BEGIN TEXT BLOCK

Ask any normal red-blooded kid what he looks forward to most about Christmas and he will unabashedly state, “the presents!” (and stop just short of adding “duh!”) Children aren’t selfish, per se; they like getting presents and have been taught to expect things. So before you say a child is spoiled or selfish, look to home. Because parents talk big about the importance of giving over receiving and they overspend, overindulge and over-gift children. This reinforces to kids that getting is the essence of Christmas. Need ideas to teach children holiday generosity and unselfishness? The best medicine for the greedy, green-eyed gimmes is giving. Here are pay-it-forward activities.
Purge toys. Advent is the Christian season of penance before Christmas (kind of like Lent before Easter). Catholics spend (or should spend) those four weeks leading up to Christmas in service and preparation. To teach awareness of global poverty, compared to a child’s own prosperity. Purge toy cupboards and donated gently-used items. Before Christmas, assign to collect X-number of toys to weed out. A good ratio is to donate one old for every new one they’ll get. This keeps them from getting too greedy and possessive. Make a family event of bringing the toys to a rescue mission, homeless shelter, church or mission. Not only does this teach children unselfishness, it reduces clutter in your home.

END TEXT BLOCK
BEGIN AVAILABLE DATA

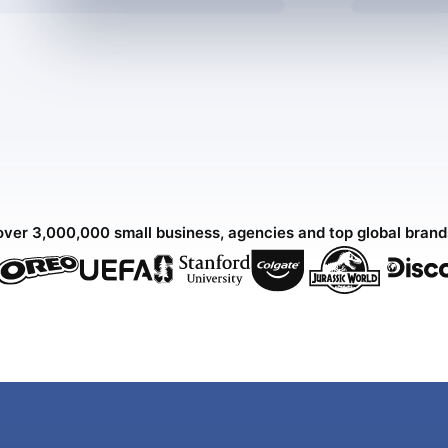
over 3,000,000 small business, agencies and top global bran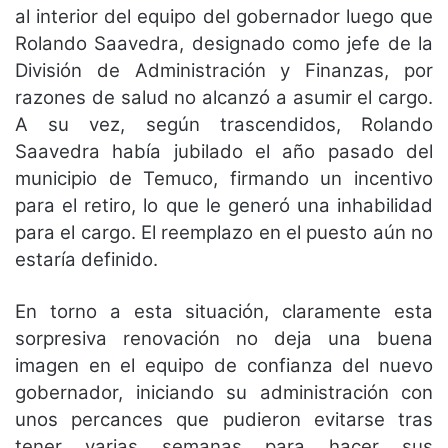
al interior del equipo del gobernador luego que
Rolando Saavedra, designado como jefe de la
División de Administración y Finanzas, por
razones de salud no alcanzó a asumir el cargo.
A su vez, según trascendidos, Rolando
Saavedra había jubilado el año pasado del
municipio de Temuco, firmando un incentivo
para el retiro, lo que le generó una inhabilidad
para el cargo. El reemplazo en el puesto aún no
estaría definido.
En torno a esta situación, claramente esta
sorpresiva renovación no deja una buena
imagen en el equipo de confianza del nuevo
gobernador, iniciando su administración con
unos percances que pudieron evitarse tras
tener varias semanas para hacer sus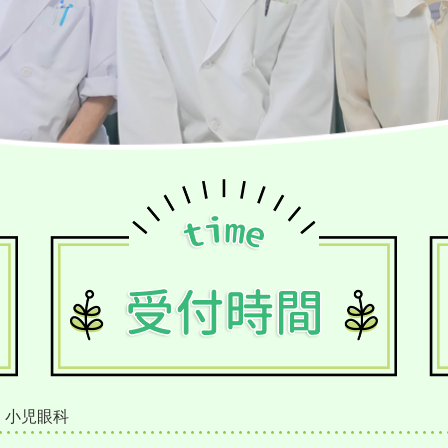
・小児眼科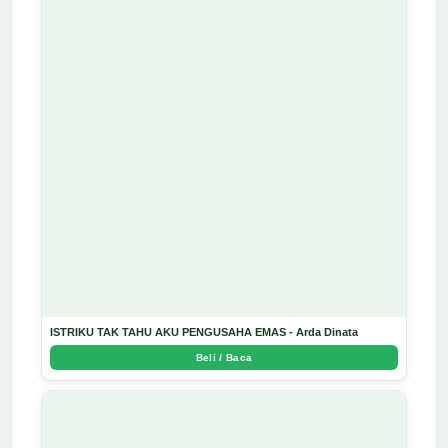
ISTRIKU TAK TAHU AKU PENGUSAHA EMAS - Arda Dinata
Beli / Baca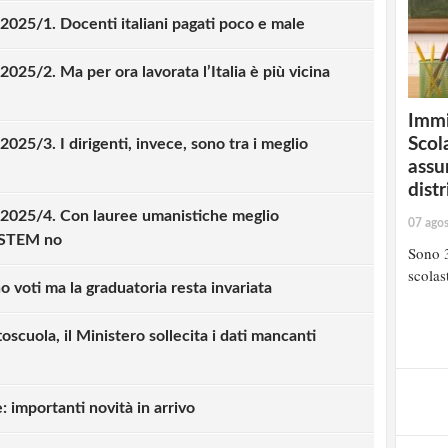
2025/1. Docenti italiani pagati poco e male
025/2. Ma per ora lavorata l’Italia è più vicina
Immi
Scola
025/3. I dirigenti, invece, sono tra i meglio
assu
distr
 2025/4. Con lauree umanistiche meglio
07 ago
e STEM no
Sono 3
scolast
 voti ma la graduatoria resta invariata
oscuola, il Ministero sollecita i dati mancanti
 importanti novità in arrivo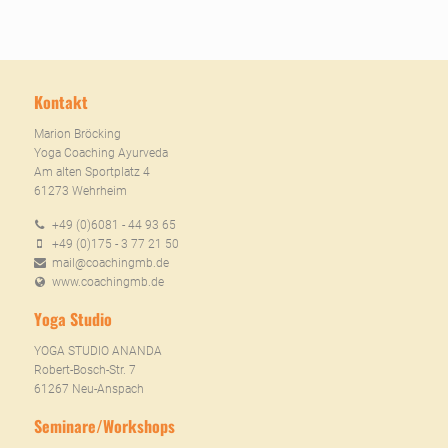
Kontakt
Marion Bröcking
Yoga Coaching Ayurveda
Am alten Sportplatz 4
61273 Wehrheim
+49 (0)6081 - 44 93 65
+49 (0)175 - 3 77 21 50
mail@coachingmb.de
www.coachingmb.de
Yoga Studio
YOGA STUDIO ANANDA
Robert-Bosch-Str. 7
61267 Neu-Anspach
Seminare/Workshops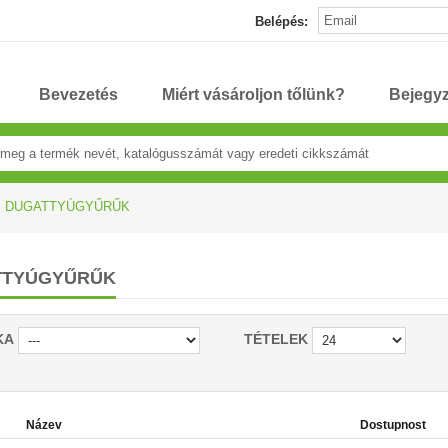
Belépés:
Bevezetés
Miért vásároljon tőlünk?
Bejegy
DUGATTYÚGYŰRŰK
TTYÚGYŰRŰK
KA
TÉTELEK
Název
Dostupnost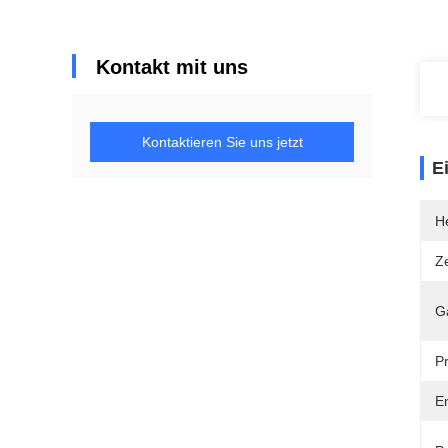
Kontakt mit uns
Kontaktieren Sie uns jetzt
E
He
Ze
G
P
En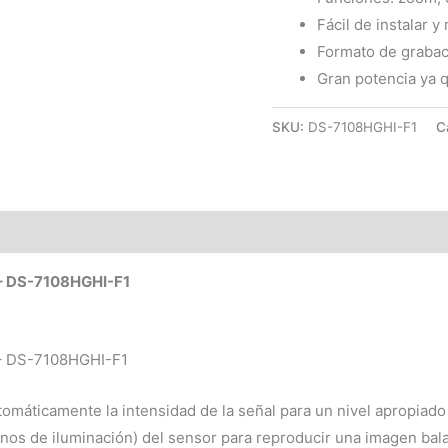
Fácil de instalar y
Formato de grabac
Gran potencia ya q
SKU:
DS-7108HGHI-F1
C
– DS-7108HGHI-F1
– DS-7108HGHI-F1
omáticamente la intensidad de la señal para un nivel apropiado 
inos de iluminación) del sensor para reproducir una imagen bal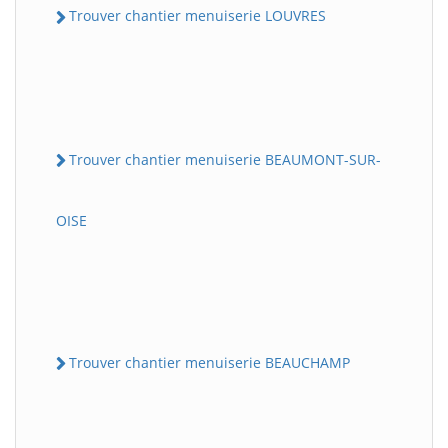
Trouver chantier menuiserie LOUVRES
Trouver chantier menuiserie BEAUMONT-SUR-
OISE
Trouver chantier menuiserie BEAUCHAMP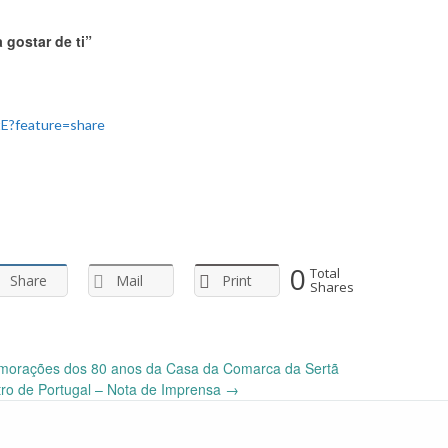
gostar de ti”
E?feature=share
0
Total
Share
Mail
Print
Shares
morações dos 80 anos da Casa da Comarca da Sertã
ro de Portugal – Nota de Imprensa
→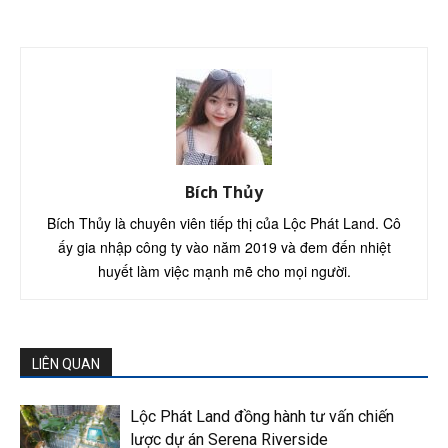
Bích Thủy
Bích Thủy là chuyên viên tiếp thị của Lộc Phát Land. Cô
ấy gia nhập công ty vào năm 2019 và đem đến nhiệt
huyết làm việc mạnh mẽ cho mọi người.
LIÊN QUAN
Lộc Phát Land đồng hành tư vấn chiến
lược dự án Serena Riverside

END AVAILABLE DATA

_SET OF TASKS_
1 – Answer these questions using the text on teaching children holiday generosity.
(a) What does the text call the best medicine for the greedy, green-eyed gimmes?
(b) To which season before Easter does the text compare Advent?
(c) What donation ratio does the text give as a good one?
2 – Write the next part of the text on teaching children holiday generosity, starting after its final sentence.

_OUTPUTS FOR THE TASKS_
1 –
(a) Giving.
(b) Lent.
(c) One old toy donated for every new one the child will get.

2 –
Teach genuine generosity and unselfishness. Many times, the toys children find to donate are broken. Kids should not be allowed to give away their junk thinking they’re doing a good deed. That’s not sharing, it’s unloading trash. Remind them that nobody wants someone else’s worthless castoffs for Christmas (or at any time). It’s greedy, degrading and negates the value of giving. Real gifts cost the giver something. Most parents have gone without so that they have money to give their children things. Giving should hurt a little. Teach kids that just as parents sacrifice for their children, children should give sacrificially too.
Teach solidarity. Before giving any toy, even a new one, ask kids what things they would like to receive. Encourage them to put themselves in the receiving child’s shoes. Give toys for kids in your children’s age groups. Buy gifts in multiples: if you’re giving your daughter a doll, give a similar one for a same-age girl. Allow kids to choose presents for toy drives or church donations. Children should put as much thought into what they give as they do in what they give. They learn shopping skills, money math, generosity, unselfishness and empathy.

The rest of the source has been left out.